### Assignment:
Your answer must be the listing repeated word for word, without its pictures.

### Dataset entries:
┄┄┄┄┄┄┄┄┄┄

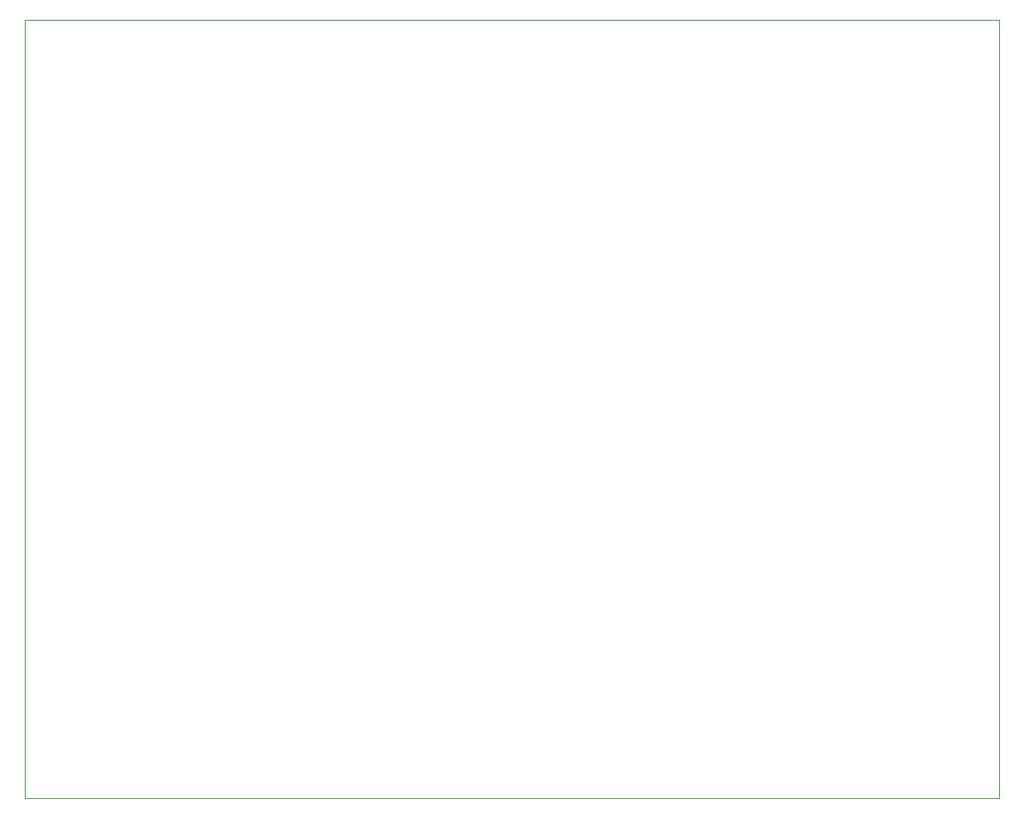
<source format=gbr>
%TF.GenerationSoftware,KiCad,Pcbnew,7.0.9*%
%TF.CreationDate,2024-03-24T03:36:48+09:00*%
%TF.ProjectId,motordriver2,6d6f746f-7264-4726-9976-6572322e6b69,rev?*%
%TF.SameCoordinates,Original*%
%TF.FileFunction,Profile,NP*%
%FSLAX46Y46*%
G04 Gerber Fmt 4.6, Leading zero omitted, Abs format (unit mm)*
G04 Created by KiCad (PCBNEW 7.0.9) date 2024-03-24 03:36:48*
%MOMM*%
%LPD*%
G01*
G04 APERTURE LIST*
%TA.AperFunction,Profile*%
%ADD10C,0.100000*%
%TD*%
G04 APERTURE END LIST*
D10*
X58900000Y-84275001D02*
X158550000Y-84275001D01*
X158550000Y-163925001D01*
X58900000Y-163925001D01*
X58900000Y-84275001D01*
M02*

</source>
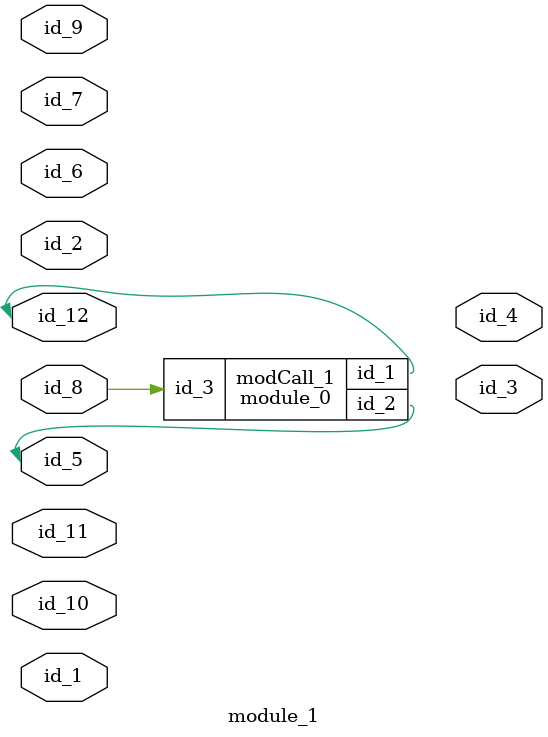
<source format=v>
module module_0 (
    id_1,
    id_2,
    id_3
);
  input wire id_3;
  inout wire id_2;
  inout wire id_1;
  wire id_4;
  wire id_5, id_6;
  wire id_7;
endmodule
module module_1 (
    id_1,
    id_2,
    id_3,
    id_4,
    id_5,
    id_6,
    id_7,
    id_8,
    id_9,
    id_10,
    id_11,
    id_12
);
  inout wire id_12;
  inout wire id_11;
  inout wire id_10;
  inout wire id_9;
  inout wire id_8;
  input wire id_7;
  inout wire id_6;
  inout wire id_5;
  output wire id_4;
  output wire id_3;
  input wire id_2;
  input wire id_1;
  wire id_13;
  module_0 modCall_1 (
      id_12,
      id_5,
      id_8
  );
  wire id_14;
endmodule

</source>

┄┄┄┄┄┄┄┄┄┄

### Expected answer:
<source format=gbr>
%TF.GenerationSoftware,KiCad,Pcbnew,7.0.9*%
%TF.CreationDate,2024-03-24T03:36:48+09:00*%
%TF.ProjectId,motordriver2,6d6f746f-7264-4726-9976-6572322e6b69,rev?*%
%TF.SameCoordinates,Original*%
%TF.FileFunction,Profile,NP*%
%FSLAX46Y46*%
G04 Gerber Fmt 4.6, Leading zero omitted, Abs format (unit mm)*
G04 Created by KiCad (PCBNEW 7.0.9) date 2024-03-24 03:36:48*
%MOMM*%
%LPD*%
G01*
G04 APERTURE LIST*
%TA.AperFunction,Profile*%
%ADD10C,0.100000*%
%TD*%
G04 APERTURE END LIST*
D10*
X58900000Y-84275001D02*
X158550000Y-84275001D01*
X158550000Y-163925001D01*
X58900000Y-163925001D01*
X58900000Y-84275001D01*
M02*

</source>
<source format=v>
module module_0 (
    id_1,
    id_2,
    id_3
);
  input wire id_3;
  inout wire id_2;
  inout wire id_1;
  wire id_4;
  wire id_5, id_6;
  wire id_7;
endmodule
module module_1 (
    id_1,
    id_2,
    id_3,
    id_4,
    id_5,
    id_6,
    id_7,
    id_8,
    id_9,
    id_10,
    id_11,
    id_12
);
  inout wire id_12;
  inout wire id_11;
  inout wire id_10;
  inout wire id_9;
  inout wire id_8;
  input wire id_7;
  inout wire id_6;
  inout wire id_5;
  output wire id_4;
  output wire id_3;
  input wire id_2;
  input wire id_1;
  wire id_13;
  module_0 modCall_1 (
      id_12,
      id_5,
      id_8
  );
  wire id_14;
endmodule

</source>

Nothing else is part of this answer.